I also have TP and a first aid kit in my bag


Outdoor Hub mobile, the outdoor information engine


----------



## co-angler (Jan 3, 2010)

3 sticks of dynamite, a Rambo knife, a .380 cal pistol and a Spot tracking device. All this talk of beasts on the LMR got me thinking self protection. Oh and tubes.


Posted using Outdoor Hub Campfire


----------



## inrll (Apr 6, 2012)

My yak is my floating tackle box, I just clip it to my belt while wading. I usually bring a tackle bag with 2 large planos with all the hard baits, and a soft plastics binder. Also in the bag is sunscreen, polarized sunglasses and a waterproof camera. Other than that 3 poles, a small dip net, and a Hawg Trough measuring board. On my body is my wallet, phone, keys and whatever I'm carrying that day.

I brought all that crap to the WWR today and didn't get a nibble in 4hrs. Next time I'm bringing a cane pole and digging up worms.


----------



## FishermanMurph (Jan 29, 2012)

When wading without the kayak, I have a fishing vest and have two small tackle boxes/trays (one in each big pocket). One box has my hard baits including minnow baits, few spinners, jigs, and maybe small crankbaits. The other has terminal tackle. I also carry few selected plastic lures that I have confidence in. Usually couple different colors of 4in worms, tubes, and couple different color curly tail grubs. For color and which specific hard baits, I go with my confident baits. I try carrying very few lures I can but try to make sure I got something for each situation.


----------



## deltaoscar (Apr 4, 2009)

-A backpack with a 2L water bladder
-a 360 box full of various hard baits (floating minnows, poppers, shallow cranks, lipless cranks, suspending jerks, spinnerbaits)
-a bunch of tubes from 3 1/2" down to 2 1/4"
-some flukes and/or zulus
-senko type worms from 5 3/8" to 3"
-trick worms
-some other plastics
-marabou jigs
-some kind of smallish swimbaits
-inline spinner/spoon wallet half full of rooster tails, kastmasters and Blue Foxs
-a smaller box for hooks and terminal tackle
-a digital scale, a tape measure, knockoff boga grip, hook file, pliers, sunscreen, TP
-and a partridge in a pear tree.

But I'm retooling for this year so ask me again in a few weeks.


----------



## fallen513 (Jan 5, 2010)




----------



## longhaulpointer (Mar 12, 2009)

when wading, rebel craws tubes and some sinkos.

just curious whats the legality of carrying concealed on the river?


----------



## kingofamberley (Jul 11, 2012)

fallen513 said:


>


Dude fallen those flies have sick detail, something tells me you didn't tie them with thread and feathers (except the last one). Nice! I just started tying flies myself, I'm looking in to making something like the last one for the spring white/hybrid bass run.


Outdoor Hub mobile, the outdoor information engine


----------



## oldstinkyguy (Mar 28, 2010)

I was a bit unsure so I went out to the truck and drug my river backpack inside to have a look. Heres the inventory of the whole catastrophe....

a swiss army knife I got for christmas, the old knife I had for thirty years I walked off and left at the Hamilton dam.

A little ziplock baggie full of jigheads. A little plastic condiment container with some more jigheads. Two cards of marabou jigs. (one grey, one black)

Directive A - Format the stretch of the records from the start through the line containing "Identify the document" as a numbered list, leaving out any blank lines.
The records are unrelated to the fishing gear thread.

Data to use -
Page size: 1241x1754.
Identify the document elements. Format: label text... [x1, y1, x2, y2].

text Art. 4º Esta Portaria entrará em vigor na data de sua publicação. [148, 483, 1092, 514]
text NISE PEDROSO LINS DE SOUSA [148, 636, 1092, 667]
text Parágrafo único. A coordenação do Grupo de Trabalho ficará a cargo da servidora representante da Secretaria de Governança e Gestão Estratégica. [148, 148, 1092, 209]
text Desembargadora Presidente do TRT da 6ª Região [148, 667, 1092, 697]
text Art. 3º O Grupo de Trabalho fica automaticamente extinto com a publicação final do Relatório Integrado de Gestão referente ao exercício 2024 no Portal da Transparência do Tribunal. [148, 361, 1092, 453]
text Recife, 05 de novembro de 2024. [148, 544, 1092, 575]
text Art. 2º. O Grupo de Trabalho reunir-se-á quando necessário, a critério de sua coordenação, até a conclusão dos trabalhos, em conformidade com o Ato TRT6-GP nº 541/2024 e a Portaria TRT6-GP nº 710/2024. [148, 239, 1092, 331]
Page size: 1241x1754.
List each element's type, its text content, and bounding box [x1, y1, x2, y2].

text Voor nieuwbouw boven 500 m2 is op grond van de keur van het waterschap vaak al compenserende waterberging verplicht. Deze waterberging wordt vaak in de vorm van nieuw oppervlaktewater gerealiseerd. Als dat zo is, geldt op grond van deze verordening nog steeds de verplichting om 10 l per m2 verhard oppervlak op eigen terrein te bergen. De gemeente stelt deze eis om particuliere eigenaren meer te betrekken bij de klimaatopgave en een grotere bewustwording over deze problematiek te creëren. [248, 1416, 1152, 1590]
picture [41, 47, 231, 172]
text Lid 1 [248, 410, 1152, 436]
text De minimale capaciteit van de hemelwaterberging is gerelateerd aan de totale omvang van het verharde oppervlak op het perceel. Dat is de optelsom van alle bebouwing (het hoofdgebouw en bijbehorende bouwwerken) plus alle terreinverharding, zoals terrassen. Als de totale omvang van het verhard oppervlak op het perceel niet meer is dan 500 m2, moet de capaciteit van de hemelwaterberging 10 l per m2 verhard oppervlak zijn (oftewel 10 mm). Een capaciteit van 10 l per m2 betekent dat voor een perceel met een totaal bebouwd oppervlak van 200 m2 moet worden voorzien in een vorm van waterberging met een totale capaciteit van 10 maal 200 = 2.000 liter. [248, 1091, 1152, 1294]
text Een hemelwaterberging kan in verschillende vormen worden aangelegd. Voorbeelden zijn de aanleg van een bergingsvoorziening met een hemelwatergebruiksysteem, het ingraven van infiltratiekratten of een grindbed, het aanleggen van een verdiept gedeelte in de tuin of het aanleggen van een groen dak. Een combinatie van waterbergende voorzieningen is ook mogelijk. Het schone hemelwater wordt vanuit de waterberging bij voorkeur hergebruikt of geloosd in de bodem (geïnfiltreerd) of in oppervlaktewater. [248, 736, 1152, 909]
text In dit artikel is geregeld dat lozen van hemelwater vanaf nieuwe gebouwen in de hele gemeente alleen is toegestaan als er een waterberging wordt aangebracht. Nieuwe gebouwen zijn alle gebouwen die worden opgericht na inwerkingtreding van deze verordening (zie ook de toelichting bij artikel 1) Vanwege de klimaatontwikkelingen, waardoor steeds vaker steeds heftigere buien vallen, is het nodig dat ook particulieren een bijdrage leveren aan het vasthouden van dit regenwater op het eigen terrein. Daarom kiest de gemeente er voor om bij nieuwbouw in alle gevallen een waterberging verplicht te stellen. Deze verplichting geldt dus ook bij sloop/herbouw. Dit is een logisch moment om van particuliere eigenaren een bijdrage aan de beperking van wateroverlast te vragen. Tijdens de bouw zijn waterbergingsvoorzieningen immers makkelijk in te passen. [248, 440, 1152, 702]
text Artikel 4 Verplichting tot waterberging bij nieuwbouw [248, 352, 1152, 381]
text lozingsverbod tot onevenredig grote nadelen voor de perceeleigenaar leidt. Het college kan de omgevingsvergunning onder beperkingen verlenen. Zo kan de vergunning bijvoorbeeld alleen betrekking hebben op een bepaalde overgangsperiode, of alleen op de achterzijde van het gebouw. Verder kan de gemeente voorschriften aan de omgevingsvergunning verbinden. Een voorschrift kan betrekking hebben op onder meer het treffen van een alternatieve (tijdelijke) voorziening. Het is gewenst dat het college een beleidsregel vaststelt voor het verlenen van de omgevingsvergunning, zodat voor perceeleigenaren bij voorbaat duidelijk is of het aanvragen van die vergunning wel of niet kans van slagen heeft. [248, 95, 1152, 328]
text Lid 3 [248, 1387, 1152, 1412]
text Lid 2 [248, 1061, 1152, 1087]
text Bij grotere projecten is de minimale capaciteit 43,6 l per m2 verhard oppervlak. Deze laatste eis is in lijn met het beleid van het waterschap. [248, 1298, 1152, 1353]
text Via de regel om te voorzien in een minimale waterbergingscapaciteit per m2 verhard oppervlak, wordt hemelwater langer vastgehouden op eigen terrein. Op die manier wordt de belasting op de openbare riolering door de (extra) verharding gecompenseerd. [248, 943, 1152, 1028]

Directive B - In the fishing gear thread, where was the old knife that one poster had owned for thirty years left behind?

Written solution A -
1. Page size: 1241x1754.
2. Identify the document elements. Format: label text... [x1, y1, x2, y2].

Written solution B - At the Hamilton dam.